We are a contractor for the Veterans administration. The VA insists that we comply with privacy issues strictly. Any communications that have patient information must be sent on encrypted secure systems. No open email servers/hotmail/gmail/whatever is allowed. Failure to comply with the privacy (detailed in the out of control HIPAA set of rules and standards) is punishable both financially and by being banned from contracting with the US federal government. As an administrator, I have to remind physicians that if they are caught transmitting identifiable information of our patients over unsecured channels, it may cost us our contract and may result in their being banned from seeing medicare/medicaid patients. Anyhow, that's my two cents on utilizing gmail or such for sensitive information.
Not only did you not read TFA, but you did not even read the summary. Laziness has nothing to do with this at all. He is getting a lot of friction from his clients that don't understand HIS reservations about doing business with Google in this manner. He is concerned for their legal liability. Sounds like an IT guy that actually cares.
His question being posed to the /. community, is whether or not his clients have a point. Can we really trust Google with data that must remain confidential. Can he recommend Google services to his clients without fearing for liability later down the road.
Yeah, that sounds lazy to me....
I dislike MS as much as the next /.er but if your company allows your Exchange server to call home to Microsoft, for anything other than patching, your network admin needs to be fired.

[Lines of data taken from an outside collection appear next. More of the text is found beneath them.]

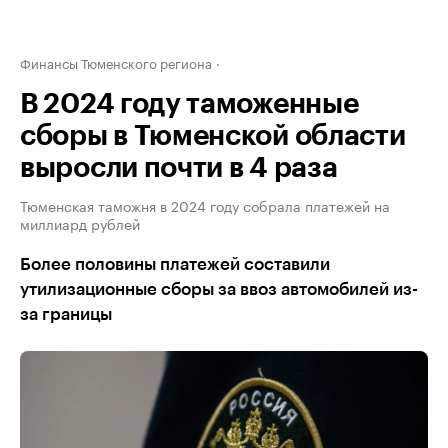
Финансы Тюменского региона
В 2024 году таможенные
сборы в Тюменской области
выросли почти в 4 раза
Тюменская таможня в 2024 году собрала платежей на
миллиард рублей
Более половины платежей составили
утилизационные сборы за ввоз автомобилей из-
за границы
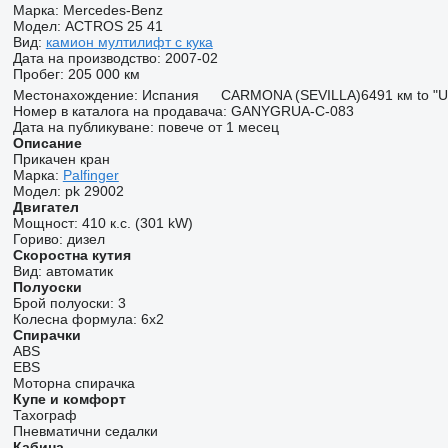
Марка:
Mercedes-Benz
Модел:
ACTROS 25 41
Вид:
камион мултилифт с кука
Дата на производство:
2007-02
Пробег:
205 000 км
Местонахождение:
Испания
CARMONA (SEVILLA)
6491 км to "
Номер в каталога на продавача:
GANYGRUA-C-083
Дата на публикуване:
повече от 1 месец
Описание
Прикачен кран
Марка:
Palfinger
Модел:
pk 29002
Двигател
Мощност:
410 к.с. (301 kW)
Гориво:
дизел
Скоростна кутия
Вид:
автоматик
Полуоски
Брой полуоски:
3
Колесна формула:
6x2
Спирачки
ABS
EBS
Моторна спирачка
Купе и комфорт
Тахограф
Пневматични седалки
Кабина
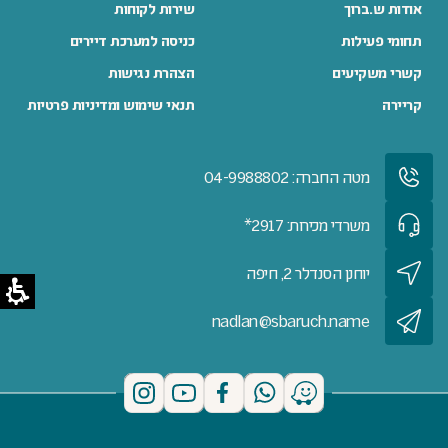
אודות ש.ברוך
שירות לקוחות
תחומי פעילות
כניסה למערכת דיירים
קשרי משקיעים
הצהרת נגישות
קריירה
תנאי שימוש ומדיניות פרטיות
מטה החברה: 04-9988802
משרדי מכירות: 2917*
יוחנן הסנדלר 2, חיפה
nadlan@sbaruch.name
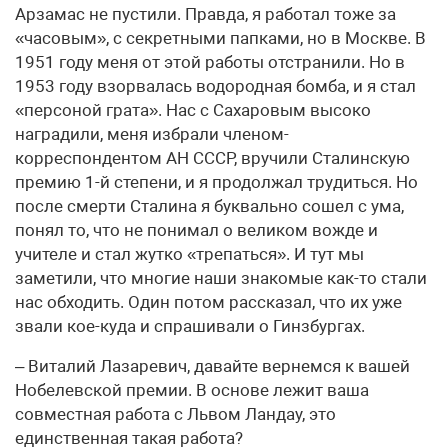
Арзамас не пустили. Правда, я работал тоже за
«часовым», с секретными папками, но в Москве. В
1951 году меня от этой работы отстранили. Но в
1953 году взорвалась водородная бомба, и я стал
«персоной грата». Нас с Сахаровым высоко
наградили, меня избрали членом-
корреспондентом АН СССР, вручили Сталинскую
премию 1-й степени, и я продолжал трудиться. Но
после смерти Сталина я буквально сошел с ума,
понял то, что не понимал о великом вожде и
учителе и стал жутко «трепаться». И тут мы
заметили, что многие наши знакомые как-то стали
нас обходить. Один потом рассказал, что их уже
звали кое-куда и спрашивали о Гинзбургах.
– Виталий Лазаревич, давайте вернемся к вашей
Нобелевской премии. В основе лежит ваша
совместная работа с Львом Ландау, это
единственная такая работа?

No matter how ironclad the agreement or how draconian the penalties your data will still be public. Sue Google into non existence and well your data is still public.
Without physical security there is no security.
If you don't own the box and control access yourself there is no physical security.
Since HIPAA doesn't create a private cause of action for violations, only the federal government can enforce HIPAA rules generally (sometimes, under state laws, the fact that a disclosure is in violation of a federal law like HIPAA, or of a assurance or agreement mandated by HIPAA, may, with other factors, meet the standard for some private cause of action under state law, but the action won't be for a HIPAA violation, per se.) To date, AFAIK, none of the HIPAA complaints received by the Department of Health and Human Services' Office of Civil Rights (which enforces HIPAA) have resulted in monetary penalties being assessed, but most of them do result in OCR requiring business practice changes on the part of the entity against whom the complaint was lodged. A few do get referred to the Department of Justice for criminal prosecution, though I believe that, to date, no prosecutions have been made on HIPAA charges alone (sometimes HIPAA charges have been part of a broader criminal complaint.)
There was a time when that was at least generally true (where a business associate of a HIPAA covered entity might not be liable the way a covered entity was if it was not itself a covered entity), however, the recently passed HITECH Act (part of the American Recovery and Reinvestment Act of 2009 [ARRA], Pub.L. 111-5) both added additional security requirements that apply to HIPAA covered entities and extended both the existing and new security requirements on HIPAA covered entities, including the civil and criminal penalties for violations, to apply to those entities' business associates to the same extent as to covered entities themselves. (see ARRA, Title XIII, Subtitle D, Sec. 13401; codified at 42 U.S.C. Sec. 17931.)